Massey put himself up for election to the KSA council because he thinks that KPU students pay a lot of student fees, he wanted to create interesting events on campus, and his previous lack of knowledge of the club funding processes drove him to learn more. Until the KSA hired a proper clubs and events coordinator, the clubs and events system wasn’t as effective during those days, he says.
During his first term, Massey claims there was a lot more funding available for on-campus events, as the austerity measures of the current KSA council hadn’t been enacted.
With that greater financial ability, Massey created events on campus like most prospective councillors promise to do. Every month he hosts his own brand of poetry slams called “Slamapalooza” in the Grassroots, which created a successful KPU slam poetry team that performed at other slam events around Canada.
His mistakes in event organization, however, became galvanizing moments.
He “accidentally” became the sole organizer for a poetry-performance at the Melville Centre for Dialogue on Richmond campus, for example.
In those moments he says, “you kind of just start swearing.”

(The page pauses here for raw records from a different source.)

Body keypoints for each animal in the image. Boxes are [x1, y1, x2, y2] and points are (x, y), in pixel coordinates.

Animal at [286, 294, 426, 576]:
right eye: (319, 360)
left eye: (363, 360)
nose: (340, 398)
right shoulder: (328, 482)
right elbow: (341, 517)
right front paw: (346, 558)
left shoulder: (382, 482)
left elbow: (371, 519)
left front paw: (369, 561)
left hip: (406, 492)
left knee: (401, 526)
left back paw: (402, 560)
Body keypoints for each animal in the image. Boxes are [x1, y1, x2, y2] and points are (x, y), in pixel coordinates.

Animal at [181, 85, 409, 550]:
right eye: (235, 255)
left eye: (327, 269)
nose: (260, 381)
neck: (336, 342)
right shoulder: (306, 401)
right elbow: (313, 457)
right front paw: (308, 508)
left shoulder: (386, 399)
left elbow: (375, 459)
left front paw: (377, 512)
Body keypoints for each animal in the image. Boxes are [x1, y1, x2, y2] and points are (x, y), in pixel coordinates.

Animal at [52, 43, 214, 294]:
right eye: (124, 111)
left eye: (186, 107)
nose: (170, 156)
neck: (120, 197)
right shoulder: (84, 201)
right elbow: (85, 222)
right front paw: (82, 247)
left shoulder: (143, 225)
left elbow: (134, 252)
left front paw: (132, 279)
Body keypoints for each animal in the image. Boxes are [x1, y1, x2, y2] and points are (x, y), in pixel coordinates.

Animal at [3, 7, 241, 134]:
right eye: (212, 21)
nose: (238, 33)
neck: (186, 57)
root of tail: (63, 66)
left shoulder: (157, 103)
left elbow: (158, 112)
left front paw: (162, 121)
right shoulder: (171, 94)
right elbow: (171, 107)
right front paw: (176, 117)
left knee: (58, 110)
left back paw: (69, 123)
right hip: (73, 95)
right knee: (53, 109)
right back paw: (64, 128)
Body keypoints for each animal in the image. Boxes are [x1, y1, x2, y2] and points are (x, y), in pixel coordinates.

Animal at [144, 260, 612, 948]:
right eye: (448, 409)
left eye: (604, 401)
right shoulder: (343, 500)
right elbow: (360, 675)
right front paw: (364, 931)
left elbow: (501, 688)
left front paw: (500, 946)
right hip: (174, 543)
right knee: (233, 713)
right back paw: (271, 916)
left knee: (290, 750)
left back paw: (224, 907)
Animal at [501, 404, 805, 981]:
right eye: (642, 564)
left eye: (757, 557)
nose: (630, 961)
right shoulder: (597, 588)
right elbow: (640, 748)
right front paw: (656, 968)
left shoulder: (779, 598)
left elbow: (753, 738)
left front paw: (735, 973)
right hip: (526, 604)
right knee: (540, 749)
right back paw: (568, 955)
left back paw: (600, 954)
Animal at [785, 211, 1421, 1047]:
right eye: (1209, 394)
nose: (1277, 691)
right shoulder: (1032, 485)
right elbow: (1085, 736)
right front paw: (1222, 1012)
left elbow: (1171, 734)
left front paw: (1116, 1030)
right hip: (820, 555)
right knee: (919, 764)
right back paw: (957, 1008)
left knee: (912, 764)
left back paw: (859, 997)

But the event still took place. He was able to sit down, de-stress, and enjoy the experience he helped create for students.
Besides event organization, there’s the advocacy work. Councillors typically learn more than most students about dense university processes, and it puts them in a place of responsibility.
Some councillors, if given the opportunity, make themselves known as a resource for students at the beginning of a class. If a student does have concerns, then Massey or any councillor would be expected to accommodate them, offer a business card, and ask for an email detailing the concerns.
Naturally, the student councillor constantly refreshes their inbox for new messages. In fact, the KSA bylaws force councillors to check their emails. They can also usually expect calendar invites to a copious number of meetings.
“For the love of god, put your council email calendar into your phone,” says Massey. “You will have so many meetings that will just happen.”
In those meetings, Massey says the most important thing for a councillor is to “keep your own ideas,” and not to herd vote.
Massey says that others can discern when the backbenchers, those who don’t say much, are actually considering the debate happening in front of them and changing their votes.
Those votes are powerful. Massey and hundreds of other KPU students were reminded of that when they ousted corrupt KSA executives in 2011, in a special general meeting that stopped multiple times because unidentified colluders pulled fire alarms and even pepper-sprayed students.
“I believe they disconnected G building . . . from the fire alarm grid, and students were posted in front of every fire alarm to make sure the meeting could finish,” says Massey.
Massey found those days to be an inspiring display of student involvement. He says there were over 400 students in that meeting, taking loads of time out of their day, skipping classes, so they could “get the stuff they were paying into, so it could get better.”
Since then, voter turnout at the KSA general elections has been declining. Massey says that could be a good or bad sign. At least it generally means that “no one’s angry at the KSA.”
Still, students should rue the day it took their squandered rights to actually change something.
Yes, crisis might be a great catalyst. But more often, change should come when students realize that they have power to make it happen at their university.
Surely, that’s why students are still putting themselves up for election.